* _TASK REQUIREMENTS_
Give the listing again exactly, omitting its images.

* _EXERCISE DATA_
::::::

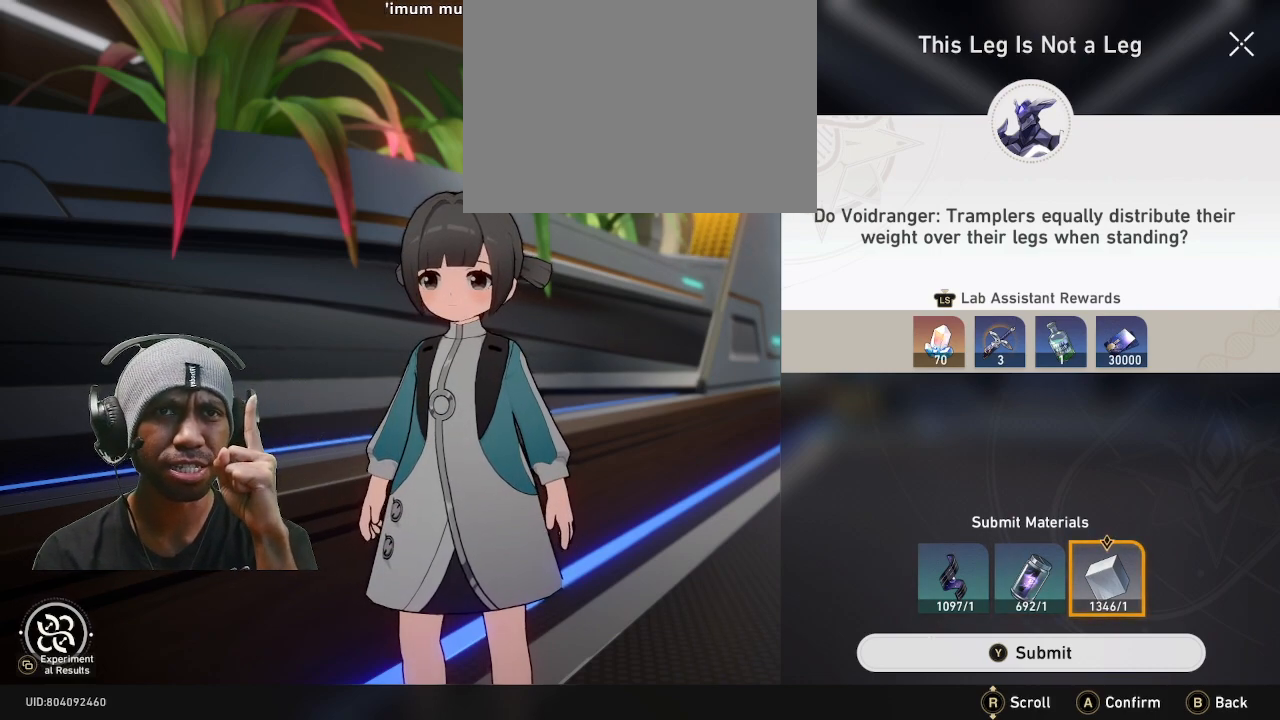
{"dt_ms": 500, "buttons": ["R2"], "left_stick": "center", "right_stick": "center", "events": []}
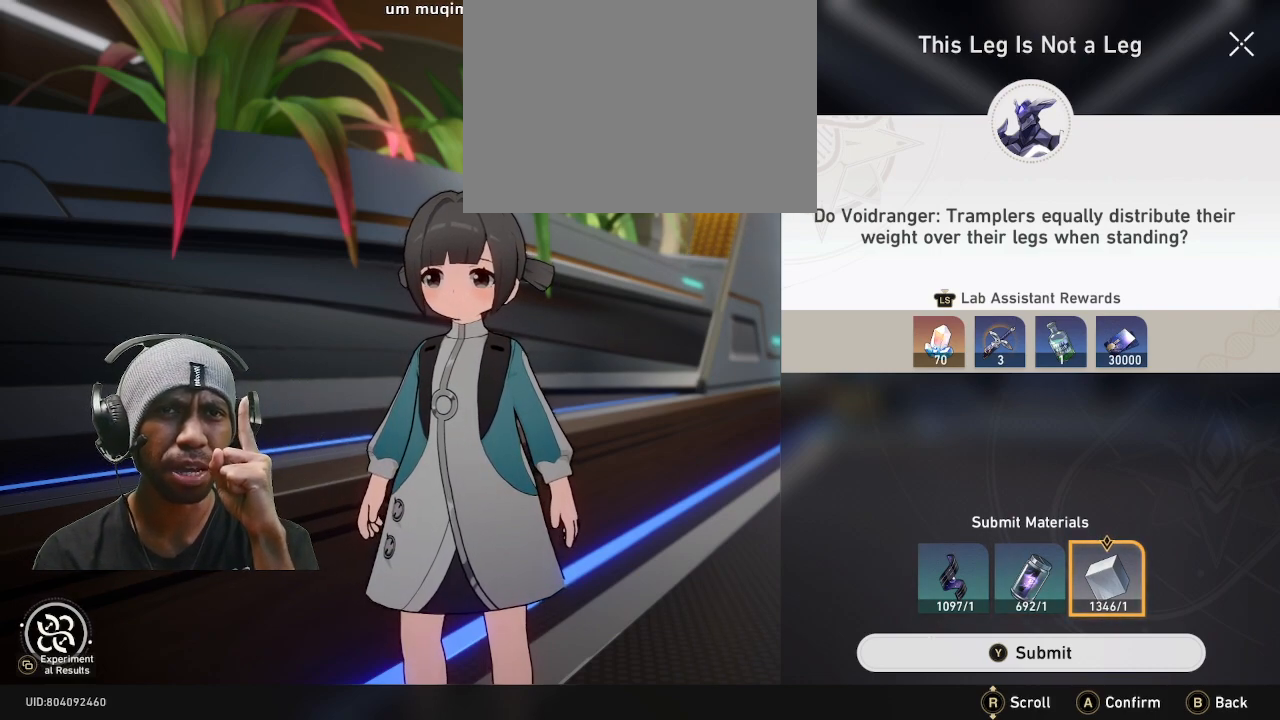
{"dt_ms": 500, "buttons": ["R2"], "left_stick": "center", "right_stick": "center", "events": []}
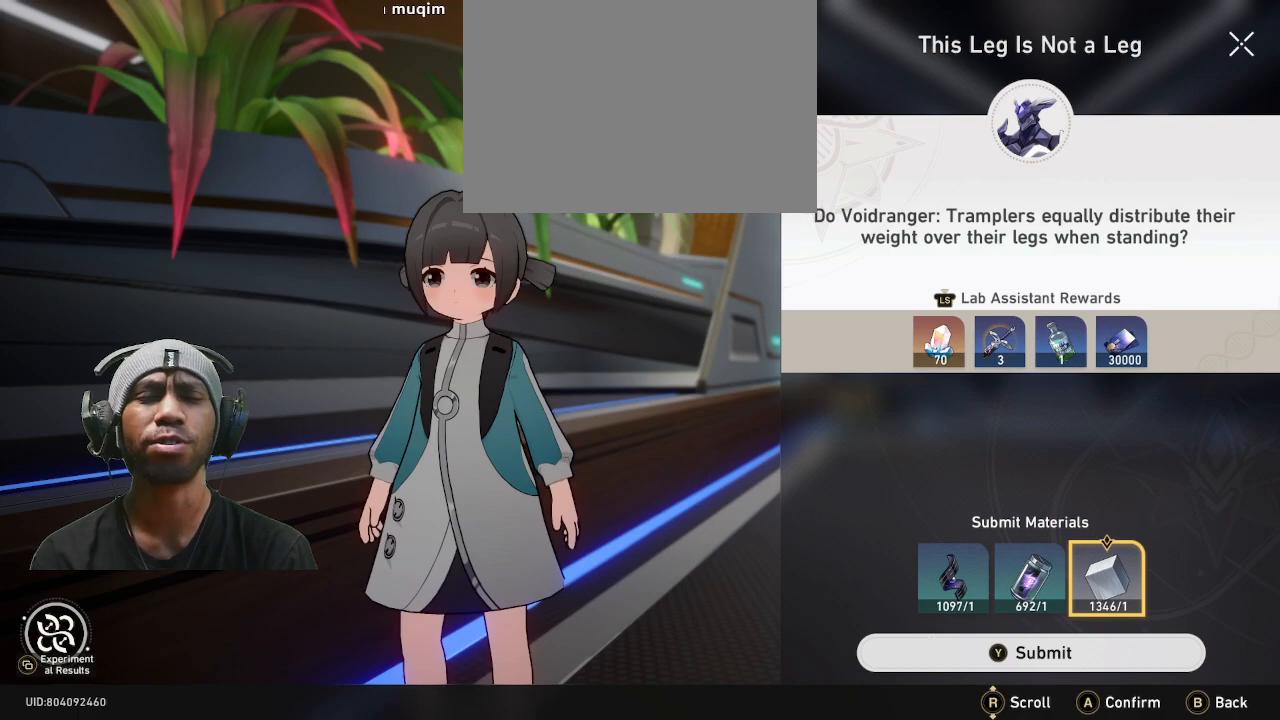
{"dt_ms": 500, "buttons": ["R2"], "left_stick": "center", "right_stick": "center", "events": []}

::::::

* _OUTPUT BELOW_
{"dt_ms": 500, "buttons": ["R2"], "left_stick": "center", "right_stick": "center", "events": []}
{"dt_ms": 500, "buttons": ["R2"], "left_stick": "center", "right_stick": "center", "events": []}
{"dt_ms": 500, "buttons": ["R2"], "left_stick": "center", "right_stick": "center", "events": []}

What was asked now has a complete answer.